授業 公演情報 SPAC・静岡県舞台芸術センター「授業」の観てきた!クチコミとコメント

  • 満足度★★★★★

    1950年代に発する不条理劇の代表的作品の一つだが、作者イヨネスコの名も、戯曲も、かつて持て囃されたのと同様の感化力を頼むだけの霊力を持つわけではないと(他の上演の例から)思っていた。西悟志演出は見事にこの「古典」戯曲を現代に立ち上がらせた。演劇活動をこの十年行っていないと観劇後に知って驚いたが、宮城監督が奇才と呼びブランクを押して依頼した価値は少なくとも実証した。老教授と若い女生徒、女中の三人芝居だが教授を三人の男優で演じ、女中にはスタッフの一人が正にスタッフ然として扮する(事実その通りでカーテンコール3回に姿を見せず4回目で漸く呼び掛けられて登壇していた)。明快な演出方針が十二分に生きた舞台だ。
    起用された菊池朝子の痛快なムーブも含め、絶えず動き回る教授。三人が分担して三分の一の負担、とはならない。広い舞台の奥のカーテンから登場して、客席側中央に置かれた台(2×1.5間位?の椅子が2台乗った主要演技エリア)まで、役の交替のためにスタスタスタスタと歩く距離は長い。また二人、時には三人のユニゾンやら台詞一節ごとのリレーやらをやりながら、女生徒を追い詰めて行く教授の狂気を表現する。
    「狂気」・・初演当時は記憶も生々しかっただろうファシズムの不条理さ(滑稽さというニュアンスも感じられる)が、この作品の中に表現されたと人々は感じたに違いない。理屈もへったくれもない論理=無意味な言葉の羅列を捲し立てて女生徒を心理的に組み敷いていく過程がそれである(戯曲には冒頭のト書に女生徒は始め快活だが次第に弱々しくなり、逆に教授は始め丁重だが徐々に威圧的になる趣旨が指定されている)。

● 課題 1
次の (a)〜(c) が上の『授業』の劇評の内容と合っているかどうかを、それぞれ「はい」か「いいえ」で答え、判断の決め手となる劇評の語句をそのまま引用して添えてください。(a) 教授の役は三人の男優が演じた。(b) 女中の役は専門の俳優が演じた。(c) 女中を演じた人は3回目のカーテンコールで登壇した。
● 課題 2
上の『授業』の劇評によると、戯曲冒頭のト書では教授がどのように変わっていくと指定されていますか。
● 課題 3
上の『授業』の劇評を、最後の文の次から書き継いでください。

● 表示データ

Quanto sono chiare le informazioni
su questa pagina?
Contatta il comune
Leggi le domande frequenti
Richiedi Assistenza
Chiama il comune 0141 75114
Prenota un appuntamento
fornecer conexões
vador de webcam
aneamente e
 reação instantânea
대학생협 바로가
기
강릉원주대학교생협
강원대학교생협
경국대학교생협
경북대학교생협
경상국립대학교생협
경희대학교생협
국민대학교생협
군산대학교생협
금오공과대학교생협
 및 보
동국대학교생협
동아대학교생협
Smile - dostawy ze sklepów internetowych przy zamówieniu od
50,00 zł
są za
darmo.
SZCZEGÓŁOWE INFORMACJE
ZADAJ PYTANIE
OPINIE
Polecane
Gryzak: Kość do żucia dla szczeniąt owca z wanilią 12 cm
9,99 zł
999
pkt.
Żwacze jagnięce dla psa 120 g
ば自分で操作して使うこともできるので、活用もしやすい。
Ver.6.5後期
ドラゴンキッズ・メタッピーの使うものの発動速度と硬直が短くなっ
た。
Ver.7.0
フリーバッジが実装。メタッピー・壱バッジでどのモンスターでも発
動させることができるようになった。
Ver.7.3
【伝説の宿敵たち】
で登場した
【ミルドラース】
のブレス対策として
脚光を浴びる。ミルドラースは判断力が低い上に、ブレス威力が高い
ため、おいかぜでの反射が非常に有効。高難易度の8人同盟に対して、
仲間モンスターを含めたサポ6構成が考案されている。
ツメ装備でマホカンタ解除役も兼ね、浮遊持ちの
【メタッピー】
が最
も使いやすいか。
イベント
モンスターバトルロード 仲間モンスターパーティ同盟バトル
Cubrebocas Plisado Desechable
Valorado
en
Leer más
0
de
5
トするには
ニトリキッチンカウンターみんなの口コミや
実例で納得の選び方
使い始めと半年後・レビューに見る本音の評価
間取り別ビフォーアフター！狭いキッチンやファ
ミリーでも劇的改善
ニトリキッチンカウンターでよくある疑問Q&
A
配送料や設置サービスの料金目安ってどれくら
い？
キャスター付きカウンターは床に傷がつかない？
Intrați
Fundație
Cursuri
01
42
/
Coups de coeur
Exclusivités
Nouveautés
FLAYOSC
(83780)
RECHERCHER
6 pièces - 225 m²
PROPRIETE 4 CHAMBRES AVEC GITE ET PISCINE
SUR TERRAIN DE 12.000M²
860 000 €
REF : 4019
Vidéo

==

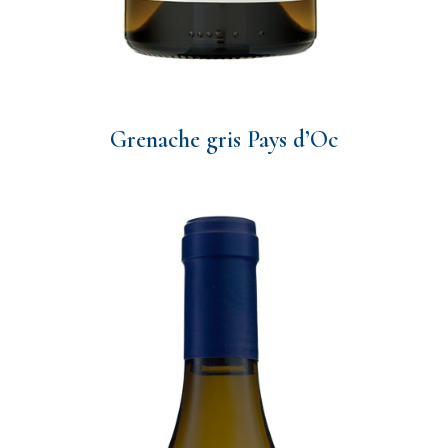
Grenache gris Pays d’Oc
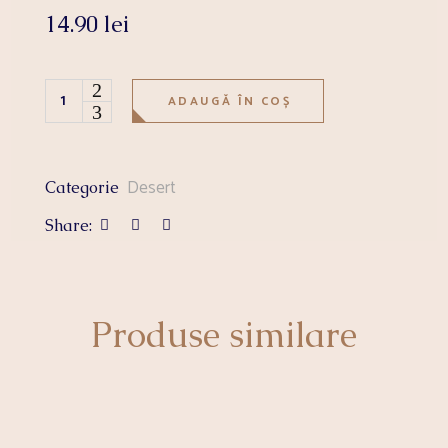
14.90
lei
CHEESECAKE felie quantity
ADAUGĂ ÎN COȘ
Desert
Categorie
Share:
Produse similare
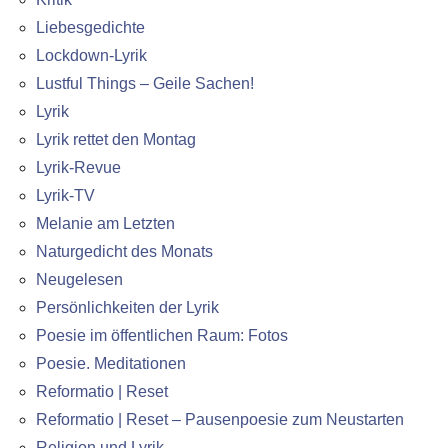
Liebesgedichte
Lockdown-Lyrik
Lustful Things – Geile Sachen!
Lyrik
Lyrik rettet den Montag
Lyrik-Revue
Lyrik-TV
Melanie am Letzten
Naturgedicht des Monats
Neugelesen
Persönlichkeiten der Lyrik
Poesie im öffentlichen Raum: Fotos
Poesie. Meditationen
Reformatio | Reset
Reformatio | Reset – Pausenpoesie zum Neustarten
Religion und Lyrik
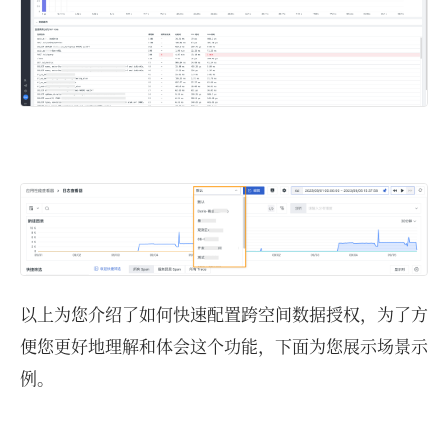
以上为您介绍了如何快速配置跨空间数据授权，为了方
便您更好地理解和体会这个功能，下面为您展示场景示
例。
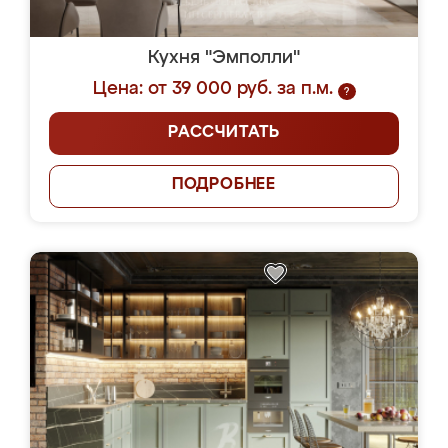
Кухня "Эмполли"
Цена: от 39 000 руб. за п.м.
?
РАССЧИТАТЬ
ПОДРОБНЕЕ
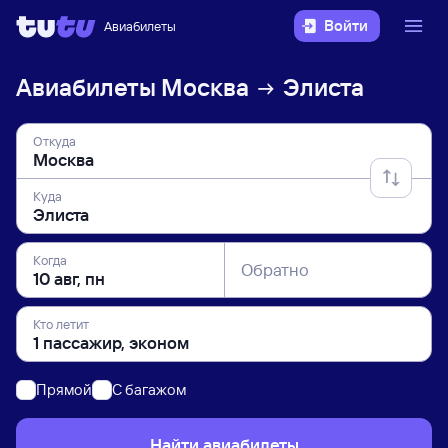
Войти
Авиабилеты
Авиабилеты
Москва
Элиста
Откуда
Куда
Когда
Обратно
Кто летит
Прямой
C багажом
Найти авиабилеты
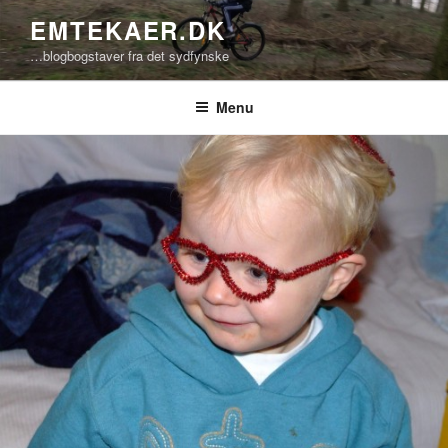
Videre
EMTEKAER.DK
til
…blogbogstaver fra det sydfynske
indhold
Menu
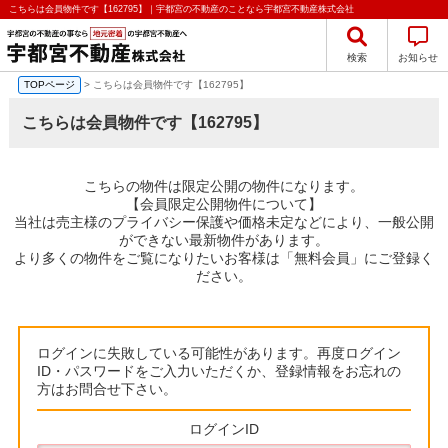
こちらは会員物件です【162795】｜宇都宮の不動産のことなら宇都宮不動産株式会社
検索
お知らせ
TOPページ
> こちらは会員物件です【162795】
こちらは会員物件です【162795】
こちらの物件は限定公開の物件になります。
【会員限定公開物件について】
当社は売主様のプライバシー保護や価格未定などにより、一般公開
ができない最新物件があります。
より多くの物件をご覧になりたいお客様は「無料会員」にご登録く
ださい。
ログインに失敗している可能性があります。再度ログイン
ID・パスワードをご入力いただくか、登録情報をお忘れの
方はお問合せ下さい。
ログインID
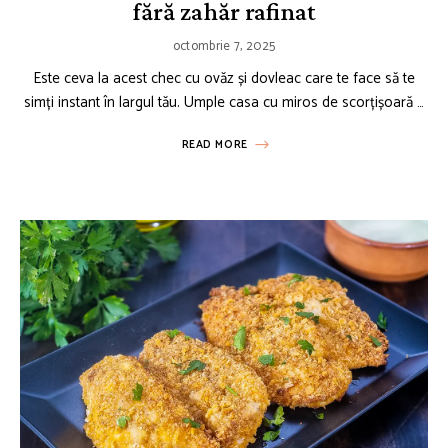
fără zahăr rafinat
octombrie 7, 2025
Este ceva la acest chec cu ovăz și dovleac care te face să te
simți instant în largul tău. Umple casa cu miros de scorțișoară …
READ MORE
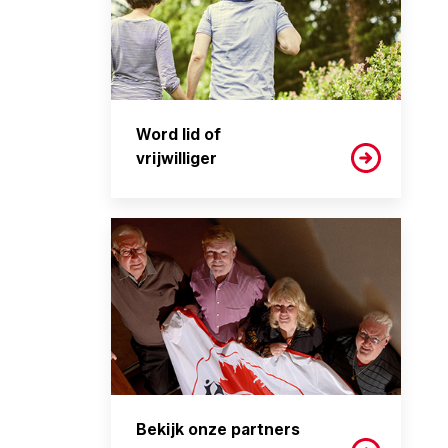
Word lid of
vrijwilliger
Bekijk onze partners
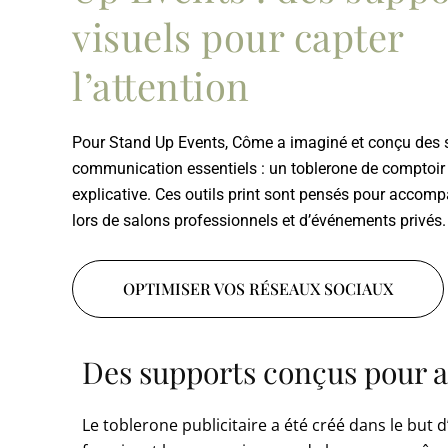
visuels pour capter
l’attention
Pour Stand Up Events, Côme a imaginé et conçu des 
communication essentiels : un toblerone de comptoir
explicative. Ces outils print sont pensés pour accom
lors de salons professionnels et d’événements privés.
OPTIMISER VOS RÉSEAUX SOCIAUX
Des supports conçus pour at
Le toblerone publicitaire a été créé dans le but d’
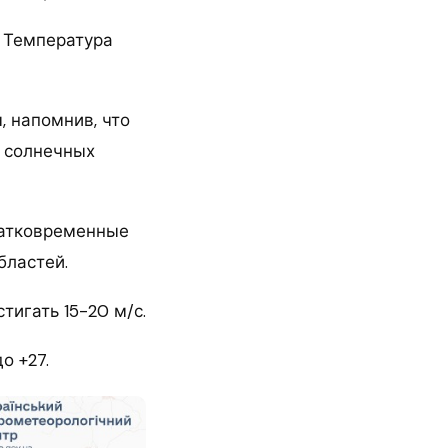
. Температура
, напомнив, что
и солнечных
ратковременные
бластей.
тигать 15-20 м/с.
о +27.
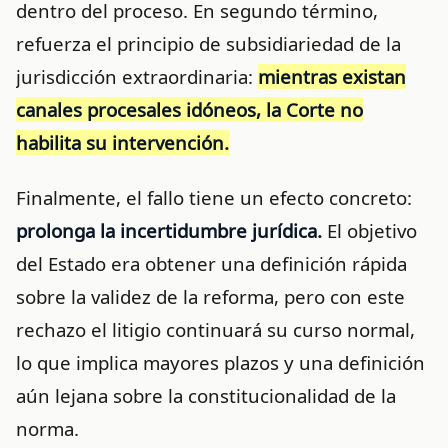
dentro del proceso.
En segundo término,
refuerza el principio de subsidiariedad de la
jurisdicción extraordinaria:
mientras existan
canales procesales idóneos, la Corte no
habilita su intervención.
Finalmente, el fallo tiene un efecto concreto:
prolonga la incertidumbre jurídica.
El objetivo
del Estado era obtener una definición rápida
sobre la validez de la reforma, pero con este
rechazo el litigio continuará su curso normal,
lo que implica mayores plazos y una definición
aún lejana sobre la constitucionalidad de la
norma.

* * *

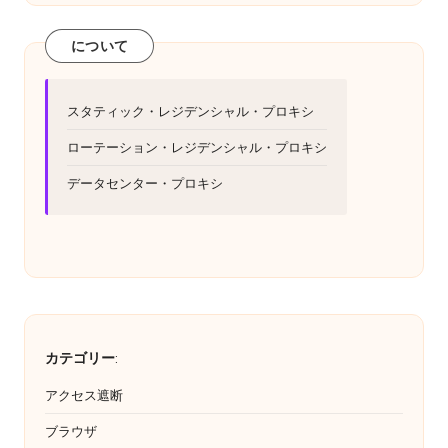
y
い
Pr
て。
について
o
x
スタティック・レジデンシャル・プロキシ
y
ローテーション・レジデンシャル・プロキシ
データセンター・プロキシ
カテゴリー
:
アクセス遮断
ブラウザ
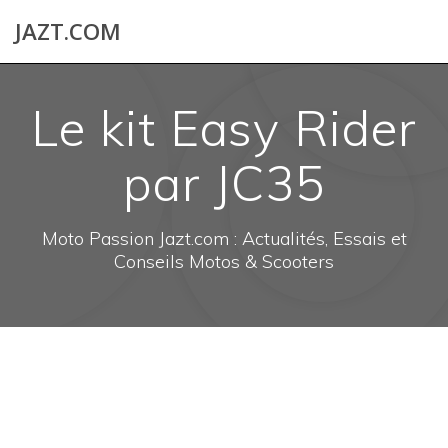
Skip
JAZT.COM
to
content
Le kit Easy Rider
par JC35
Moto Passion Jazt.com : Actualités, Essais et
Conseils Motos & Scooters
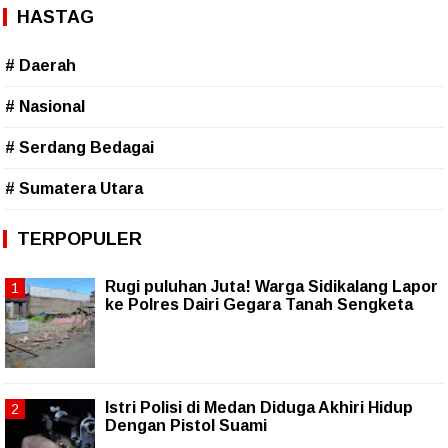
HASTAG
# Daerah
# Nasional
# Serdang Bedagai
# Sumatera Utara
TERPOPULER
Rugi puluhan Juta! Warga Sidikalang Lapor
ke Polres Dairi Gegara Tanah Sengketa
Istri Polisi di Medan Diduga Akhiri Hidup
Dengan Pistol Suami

● 最終解答 1
(a) はい。「教授を三人の男優で演じ」
(b) いいえ。「女中にはスタッフの一人が正にスタッフ然として扮する」
(c) いいえ。「カーテンコール3回に姿を見せず4回目で漸く呼び掛けられて登壇していた」

● 最終解答 2
始めは丁重だが、徐々に威圧的になると指定されています。

● 最終解答 3
    女中が序盤と途中、くれぐれも興奮しないようにと忠告に来たにも関わらず、口うるさい母親を遠ざける駄々っ子よろしく耳を貸さず、自らの快楽を貪るように「授業」に入れ込んでいく教授。最後には生け贄を殺してしまうが、これを何度も続けている事が、その後処理も任されている(買って出ている?)らしい女中とのやり取りに仄めかされる。ちょうど前戯から挿入、終着の射精に至るプロセスに似ている、という感想は男性特有のそれだろうか。。だがある面権力の甘味さは性欲を含めた人間の欲求に直結するもので、教授はまさに権力を行使する事を欲し、事実そうしたと見える。解釈はどうあれ、ここでは教授が嗜癖のように「授業」を繰り返していた、との事実が露呈する。
    これに対し、西演出は戯曲にないシーンを最後に付加する。これについては好みや賛否もありそうだが、戯画化された惨劇である本作を、作者の意図はともかく娯楽のまま据え置いた数十年を怠惰として、更新する事を潔しとしなかったという事でもあるだろうか。趣向にはやや照れもあったに感じたのは、読みの浅さかも知れない。
    初日、俳優の一人二人は動きをこなしながらの台詞が危うい瞬間もあったが、さすが乗り切り、世に二つないゲージツを生み出していた。大満足である。

    0

    2018/10/29 09:43

    0

    1

このページのQRコードです。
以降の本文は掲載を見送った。